**Exercise requirements**.
Please return the lines below verbatim, beginning at the one that has "output [10:0]joy_left;" and stopping after the one that has "wire clk_peripheral;", and add no other lines.

*** Opening of Material provided ***

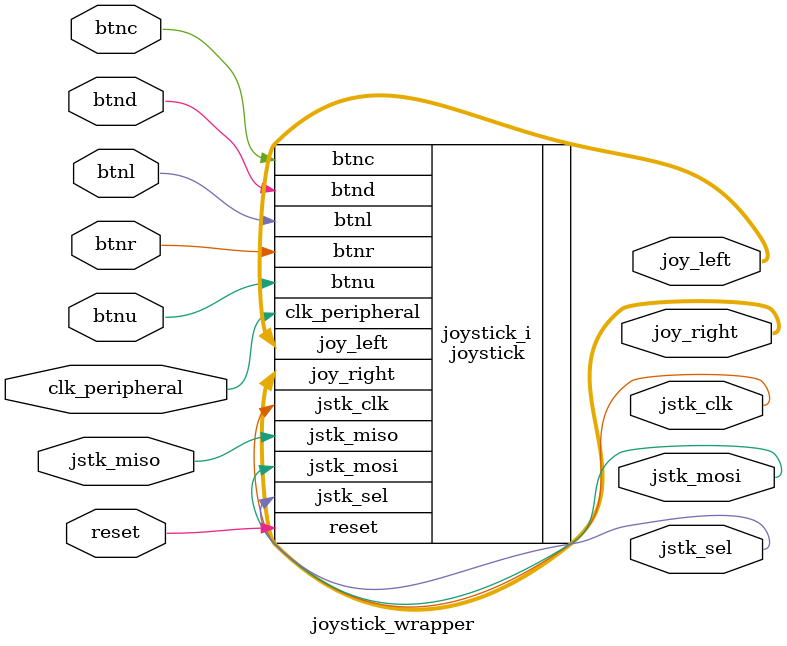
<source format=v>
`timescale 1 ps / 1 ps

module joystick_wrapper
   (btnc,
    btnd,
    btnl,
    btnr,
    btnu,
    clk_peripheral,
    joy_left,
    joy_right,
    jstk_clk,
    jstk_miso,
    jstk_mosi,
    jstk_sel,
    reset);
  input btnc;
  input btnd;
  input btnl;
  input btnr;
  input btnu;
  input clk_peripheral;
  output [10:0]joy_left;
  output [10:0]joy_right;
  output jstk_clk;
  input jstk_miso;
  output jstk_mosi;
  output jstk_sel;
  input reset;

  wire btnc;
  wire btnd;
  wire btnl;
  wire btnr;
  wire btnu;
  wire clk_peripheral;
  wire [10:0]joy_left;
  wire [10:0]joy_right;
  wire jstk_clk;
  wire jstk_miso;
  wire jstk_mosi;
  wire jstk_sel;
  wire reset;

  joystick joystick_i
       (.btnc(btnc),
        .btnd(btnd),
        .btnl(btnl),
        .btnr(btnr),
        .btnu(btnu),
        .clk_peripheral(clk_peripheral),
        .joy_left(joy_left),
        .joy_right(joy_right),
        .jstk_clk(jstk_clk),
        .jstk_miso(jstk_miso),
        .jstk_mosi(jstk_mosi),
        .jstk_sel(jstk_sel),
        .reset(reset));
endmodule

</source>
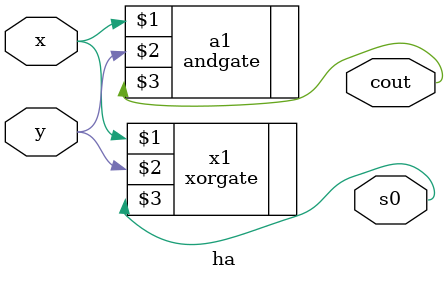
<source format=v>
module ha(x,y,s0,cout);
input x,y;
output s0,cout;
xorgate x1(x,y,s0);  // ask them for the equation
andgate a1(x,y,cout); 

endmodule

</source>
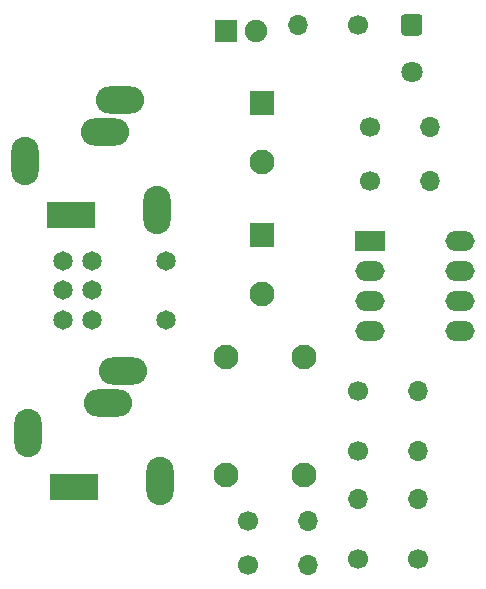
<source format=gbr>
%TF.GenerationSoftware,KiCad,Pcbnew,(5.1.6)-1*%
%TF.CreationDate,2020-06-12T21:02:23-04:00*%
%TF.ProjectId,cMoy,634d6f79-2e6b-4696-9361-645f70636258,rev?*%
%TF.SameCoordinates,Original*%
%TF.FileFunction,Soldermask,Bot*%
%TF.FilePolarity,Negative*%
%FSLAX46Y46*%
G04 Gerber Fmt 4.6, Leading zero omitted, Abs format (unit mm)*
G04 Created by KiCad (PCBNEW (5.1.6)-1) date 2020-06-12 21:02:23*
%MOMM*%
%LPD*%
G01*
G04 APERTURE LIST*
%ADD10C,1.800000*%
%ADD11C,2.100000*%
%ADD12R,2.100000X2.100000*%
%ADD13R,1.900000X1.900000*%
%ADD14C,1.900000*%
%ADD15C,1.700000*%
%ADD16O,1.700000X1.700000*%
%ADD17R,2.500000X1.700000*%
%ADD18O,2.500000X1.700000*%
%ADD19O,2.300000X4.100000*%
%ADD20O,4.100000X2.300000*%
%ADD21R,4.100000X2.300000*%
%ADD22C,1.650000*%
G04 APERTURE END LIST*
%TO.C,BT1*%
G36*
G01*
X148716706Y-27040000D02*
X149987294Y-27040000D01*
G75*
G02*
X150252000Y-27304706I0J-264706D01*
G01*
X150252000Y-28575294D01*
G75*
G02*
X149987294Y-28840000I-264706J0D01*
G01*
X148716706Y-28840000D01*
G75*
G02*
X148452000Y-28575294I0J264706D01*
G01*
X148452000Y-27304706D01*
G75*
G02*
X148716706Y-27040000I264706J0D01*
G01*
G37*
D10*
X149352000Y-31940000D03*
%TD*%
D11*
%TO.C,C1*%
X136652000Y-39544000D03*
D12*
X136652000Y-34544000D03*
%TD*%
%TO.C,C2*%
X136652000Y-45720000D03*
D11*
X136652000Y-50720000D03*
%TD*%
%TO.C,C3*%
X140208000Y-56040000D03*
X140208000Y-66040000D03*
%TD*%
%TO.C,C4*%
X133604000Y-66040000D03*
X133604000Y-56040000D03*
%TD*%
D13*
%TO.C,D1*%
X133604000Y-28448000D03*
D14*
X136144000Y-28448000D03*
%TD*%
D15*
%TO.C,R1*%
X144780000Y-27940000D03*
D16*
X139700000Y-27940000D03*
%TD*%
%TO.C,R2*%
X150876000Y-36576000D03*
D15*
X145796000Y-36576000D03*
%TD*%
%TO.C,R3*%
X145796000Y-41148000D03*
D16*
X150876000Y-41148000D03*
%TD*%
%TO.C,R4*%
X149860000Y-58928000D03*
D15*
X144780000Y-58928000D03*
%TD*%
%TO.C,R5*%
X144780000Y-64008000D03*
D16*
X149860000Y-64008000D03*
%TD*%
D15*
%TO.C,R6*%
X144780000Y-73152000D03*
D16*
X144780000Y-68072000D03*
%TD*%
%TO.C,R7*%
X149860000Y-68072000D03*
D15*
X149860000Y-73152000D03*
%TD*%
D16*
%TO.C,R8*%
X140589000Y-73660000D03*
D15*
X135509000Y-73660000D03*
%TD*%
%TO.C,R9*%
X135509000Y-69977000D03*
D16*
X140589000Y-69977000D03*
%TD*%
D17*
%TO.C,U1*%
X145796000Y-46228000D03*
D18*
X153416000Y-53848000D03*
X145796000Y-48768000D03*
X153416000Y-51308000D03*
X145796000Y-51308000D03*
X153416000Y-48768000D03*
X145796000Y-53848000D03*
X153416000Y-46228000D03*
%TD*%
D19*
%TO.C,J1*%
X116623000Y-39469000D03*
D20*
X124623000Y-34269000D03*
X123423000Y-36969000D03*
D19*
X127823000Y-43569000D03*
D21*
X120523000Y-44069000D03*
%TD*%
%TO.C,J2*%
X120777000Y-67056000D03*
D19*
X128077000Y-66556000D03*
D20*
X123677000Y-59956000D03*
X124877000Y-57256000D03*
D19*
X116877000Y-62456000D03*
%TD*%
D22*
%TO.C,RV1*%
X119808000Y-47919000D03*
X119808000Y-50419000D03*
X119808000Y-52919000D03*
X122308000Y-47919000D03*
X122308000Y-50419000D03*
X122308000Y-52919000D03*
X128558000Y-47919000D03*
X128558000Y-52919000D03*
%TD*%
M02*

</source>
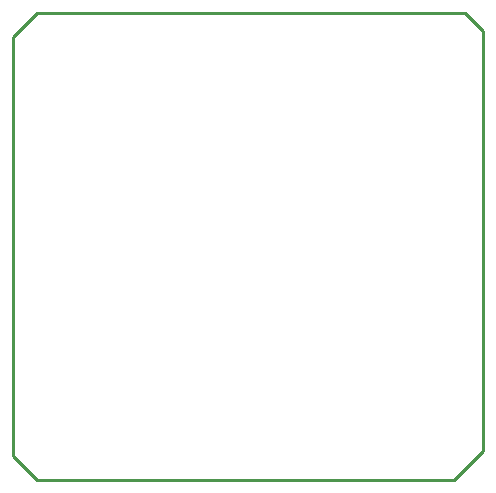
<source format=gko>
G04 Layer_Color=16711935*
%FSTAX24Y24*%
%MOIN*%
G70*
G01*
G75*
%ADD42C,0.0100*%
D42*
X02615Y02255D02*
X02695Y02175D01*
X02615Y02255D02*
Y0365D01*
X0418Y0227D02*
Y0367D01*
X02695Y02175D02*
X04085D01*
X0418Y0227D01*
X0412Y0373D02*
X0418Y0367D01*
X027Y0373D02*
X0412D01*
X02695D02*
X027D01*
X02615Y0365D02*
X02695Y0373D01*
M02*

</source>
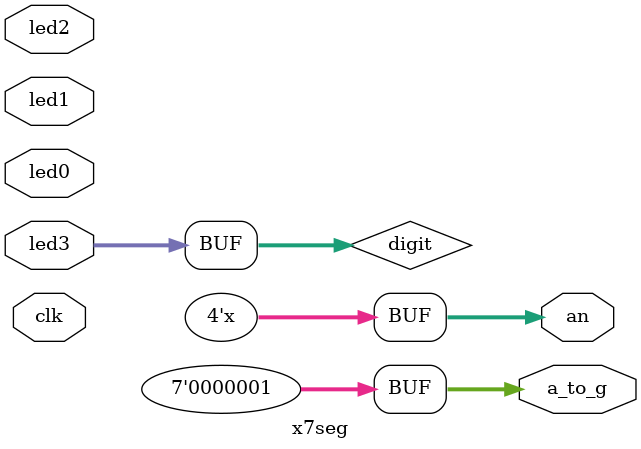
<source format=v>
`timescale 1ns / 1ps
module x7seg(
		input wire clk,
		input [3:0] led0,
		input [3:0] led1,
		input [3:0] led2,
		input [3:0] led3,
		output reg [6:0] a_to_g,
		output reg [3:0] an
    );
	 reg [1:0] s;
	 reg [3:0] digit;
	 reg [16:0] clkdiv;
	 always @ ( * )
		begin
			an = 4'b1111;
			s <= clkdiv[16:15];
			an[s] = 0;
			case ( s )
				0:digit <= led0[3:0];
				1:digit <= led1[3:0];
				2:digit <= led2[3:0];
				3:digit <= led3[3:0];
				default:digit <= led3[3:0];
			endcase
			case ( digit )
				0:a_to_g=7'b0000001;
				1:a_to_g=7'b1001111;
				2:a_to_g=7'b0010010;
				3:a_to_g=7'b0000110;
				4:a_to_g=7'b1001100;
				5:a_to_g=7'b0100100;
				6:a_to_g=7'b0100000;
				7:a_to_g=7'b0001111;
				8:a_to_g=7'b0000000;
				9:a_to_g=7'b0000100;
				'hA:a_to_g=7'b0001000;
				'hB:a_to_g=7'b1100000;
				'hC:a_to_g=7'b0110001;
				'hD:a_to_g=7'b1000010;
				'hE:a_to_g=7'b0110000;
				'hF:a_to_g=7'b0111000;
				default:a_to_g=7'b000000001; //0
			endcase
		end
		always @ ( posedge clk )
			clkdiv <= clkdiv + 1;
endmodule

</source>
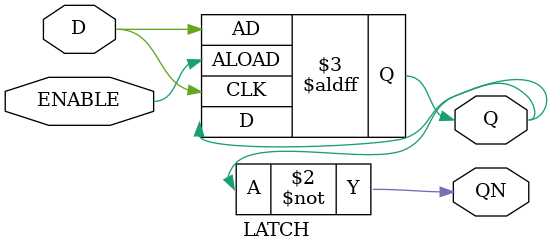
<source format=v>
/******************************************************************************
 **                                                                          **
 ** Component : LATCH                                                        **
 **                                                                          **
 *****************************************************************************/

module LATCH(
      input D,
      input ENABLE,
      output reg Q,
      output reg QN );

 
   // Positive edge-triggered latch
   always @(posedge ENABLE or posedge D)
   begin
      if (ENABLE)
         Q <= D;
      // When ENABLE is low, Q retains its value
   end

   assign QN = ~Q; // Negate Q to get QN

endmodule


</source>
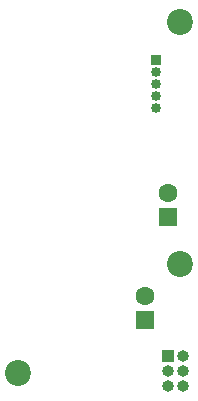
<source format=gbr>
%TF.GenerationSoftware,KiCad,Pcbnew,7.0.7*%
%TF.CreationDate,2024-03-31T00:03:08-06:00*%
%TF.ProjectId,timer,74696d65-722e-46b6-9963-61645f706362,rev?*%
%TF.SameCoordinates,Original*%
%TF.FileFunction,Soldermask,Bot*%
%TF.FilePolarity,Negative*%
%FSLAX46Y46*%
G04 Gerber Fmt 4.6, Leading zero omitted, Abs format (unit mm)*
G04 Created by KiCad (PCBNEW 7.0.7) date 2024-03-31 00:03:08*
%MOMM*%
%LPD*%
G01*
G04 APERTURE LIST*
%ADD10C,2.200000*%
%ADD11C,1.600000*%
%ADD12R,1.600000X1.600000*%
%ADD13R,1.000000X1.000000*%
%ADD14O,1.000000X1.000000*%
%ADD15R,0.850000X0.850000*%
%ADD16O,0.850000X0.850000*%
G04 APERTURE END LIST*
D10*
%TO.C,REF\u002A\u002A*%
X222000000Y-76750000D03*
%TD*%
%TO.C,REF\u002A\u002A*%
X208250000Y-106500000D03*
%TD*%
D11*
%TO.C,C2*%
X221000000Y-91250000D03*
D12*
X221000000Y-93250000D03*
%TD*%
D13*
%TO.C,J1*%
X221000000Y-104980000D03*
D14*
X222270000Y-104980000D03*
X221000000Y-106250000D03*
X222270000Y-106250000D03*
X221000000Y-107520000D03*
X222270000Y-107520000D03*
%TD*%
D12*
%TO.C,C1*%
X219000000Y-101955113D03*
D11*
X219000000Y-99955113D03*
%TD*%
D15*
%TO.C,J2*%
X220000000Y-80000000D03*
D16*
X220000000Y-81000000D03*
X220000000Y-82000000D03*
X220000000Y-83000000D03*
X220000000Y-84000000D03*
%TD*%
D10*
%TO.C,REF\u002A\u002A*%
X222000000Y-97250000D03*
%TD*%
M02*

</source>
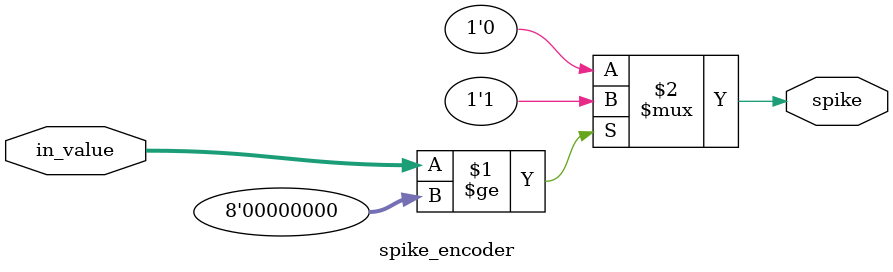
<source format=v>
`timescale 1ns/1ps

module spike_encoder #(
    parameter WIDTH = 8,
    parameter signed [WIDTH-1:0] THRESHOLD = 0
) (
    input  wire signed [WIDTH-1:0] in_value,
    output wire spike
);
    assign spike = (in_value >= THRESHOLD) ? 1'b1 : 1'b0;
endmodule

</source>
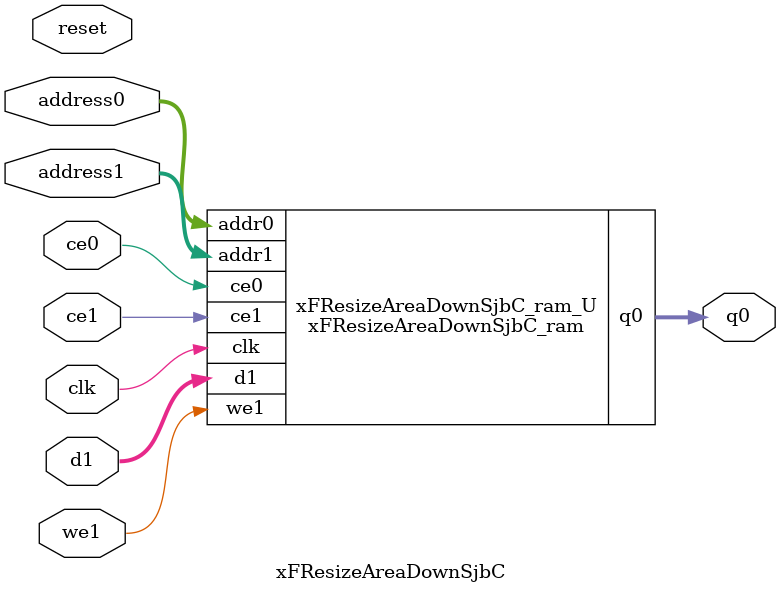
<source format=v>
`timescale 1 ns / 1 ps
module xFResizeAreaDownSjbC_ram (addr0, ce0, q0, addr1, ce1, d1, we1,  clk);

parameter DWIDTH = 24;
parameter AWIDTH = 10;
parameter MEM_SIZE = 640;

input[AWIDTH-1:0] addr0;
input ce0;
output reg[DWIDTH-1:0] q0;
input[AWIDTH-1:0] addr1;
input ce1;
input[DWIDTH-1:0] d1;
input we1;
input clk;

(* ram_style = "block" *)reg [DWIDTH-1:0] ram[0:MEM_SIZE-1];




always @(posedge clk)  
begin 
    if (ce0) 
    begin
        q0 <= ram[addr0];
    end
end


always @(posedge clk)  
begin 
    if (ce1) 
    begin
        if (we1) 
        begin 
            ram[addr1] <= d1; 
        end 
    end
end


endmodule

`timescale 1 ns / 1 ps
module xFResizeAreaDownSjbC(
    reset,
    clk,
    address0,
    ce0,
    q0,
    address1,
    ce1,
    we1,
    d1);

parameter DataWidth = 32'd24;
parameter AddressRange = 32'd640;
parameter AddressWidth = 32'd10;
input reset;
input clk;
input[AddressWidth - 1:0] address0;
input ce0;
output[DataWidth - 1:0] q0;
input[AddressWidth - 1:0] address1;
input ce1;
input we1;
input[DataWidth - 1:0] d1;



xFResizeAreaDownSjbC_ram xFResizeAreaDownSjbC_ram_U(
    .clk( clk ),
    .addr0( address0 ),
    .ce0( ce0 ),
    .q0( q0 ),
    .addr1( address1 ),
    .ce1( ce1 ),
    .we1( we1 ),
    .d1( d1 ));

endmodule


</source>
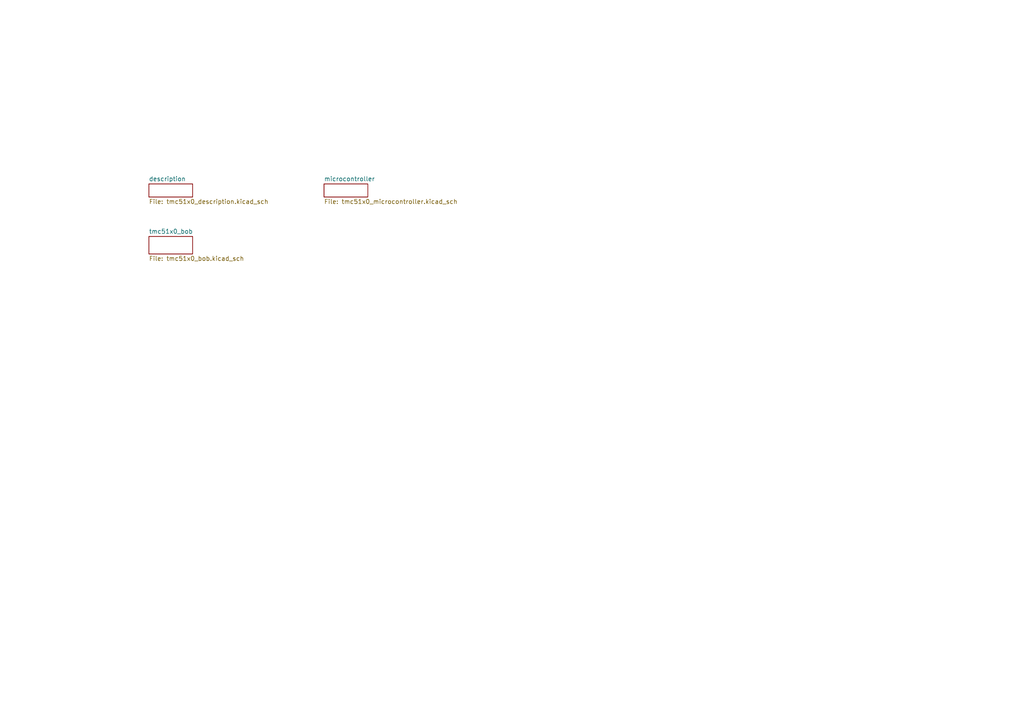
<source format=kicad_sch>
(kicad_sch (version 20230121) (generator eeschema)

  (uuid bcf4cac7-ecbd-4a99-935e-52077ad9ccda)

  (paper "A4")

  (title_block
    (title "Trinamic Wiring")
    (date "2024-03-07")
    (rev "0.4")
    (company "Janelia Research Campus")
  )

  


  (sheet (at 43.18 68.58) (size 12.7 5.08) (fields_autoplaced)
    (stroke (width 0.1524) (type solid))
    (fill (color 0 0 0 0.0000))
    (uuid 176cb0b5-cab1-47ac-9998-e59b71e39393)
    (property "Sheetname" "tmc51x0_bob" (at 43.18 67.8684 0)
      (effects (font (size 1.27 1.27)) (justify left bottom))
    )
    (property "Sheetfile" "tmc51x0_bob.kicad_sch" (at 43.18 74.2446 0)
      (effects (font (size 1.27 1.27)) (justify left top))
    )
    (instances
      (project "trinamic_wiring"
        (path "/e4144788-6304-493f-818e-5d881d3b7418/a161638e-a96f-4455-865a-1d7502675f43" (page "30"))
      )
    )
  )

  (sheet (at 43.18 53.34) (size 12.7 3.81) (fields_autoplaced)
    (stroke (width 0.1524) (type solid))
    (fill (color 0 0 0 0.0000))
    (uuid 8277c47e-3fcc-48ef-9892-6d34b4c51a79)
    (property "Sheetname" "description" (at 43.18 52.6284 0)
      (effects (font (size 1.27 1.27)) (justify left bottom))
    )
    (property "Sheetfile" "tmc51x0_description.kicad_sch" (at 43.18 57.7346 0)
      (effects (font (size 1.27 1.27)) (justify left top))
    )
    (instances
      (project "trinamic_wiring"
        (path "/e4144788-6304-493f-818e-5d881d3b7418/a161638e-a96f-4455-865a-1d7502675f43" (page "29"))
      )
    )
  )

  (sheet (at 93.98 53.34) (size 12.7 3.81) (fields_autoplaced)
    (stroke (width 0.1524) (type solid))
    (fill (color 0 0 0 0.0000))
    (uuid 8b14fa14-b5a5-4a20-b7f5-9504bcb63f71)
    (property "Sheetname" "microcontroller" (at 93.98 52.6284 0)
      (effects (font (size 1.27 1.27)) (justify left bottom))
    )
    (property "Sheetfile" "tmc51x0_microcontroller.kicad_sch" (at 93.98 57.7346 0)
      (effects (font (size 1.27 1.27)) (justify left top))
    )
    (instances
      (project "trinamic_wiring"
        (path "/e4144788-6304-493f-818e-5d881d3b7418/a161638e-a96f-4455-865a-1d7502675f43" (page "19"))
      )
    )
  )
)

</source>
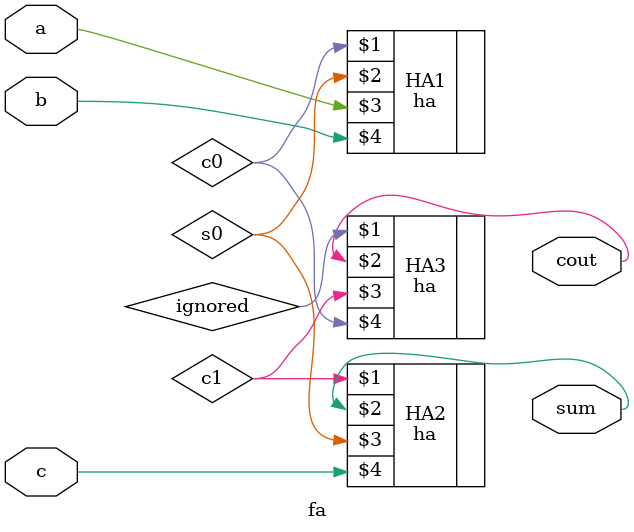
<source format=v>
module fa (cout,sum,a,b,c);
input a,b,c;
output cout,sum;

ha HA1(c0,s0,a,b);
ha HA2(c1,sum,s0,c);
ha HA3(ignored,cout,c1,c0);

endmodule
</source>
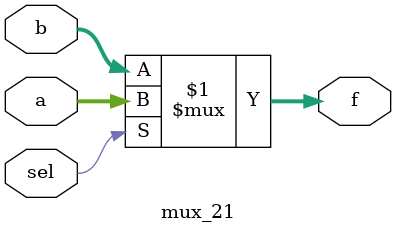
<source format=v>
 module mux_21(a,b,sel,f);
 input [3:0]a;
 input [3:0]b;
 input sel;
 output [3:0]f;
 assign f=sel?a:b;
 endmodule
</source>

*** Close of Material provided ***

**Task solution**.
  output [10:0]joy_left;
  output [10:0]joy_right;
  output jstk_clk;
  input jstk_miso;
  output jstk_mosi;
  output jstk_sel;
  input reset;

  wire btnc;
  wire btnd;
  wire btnl;
  wire btnr;
  wire btnu;
  wire clk_peripheral;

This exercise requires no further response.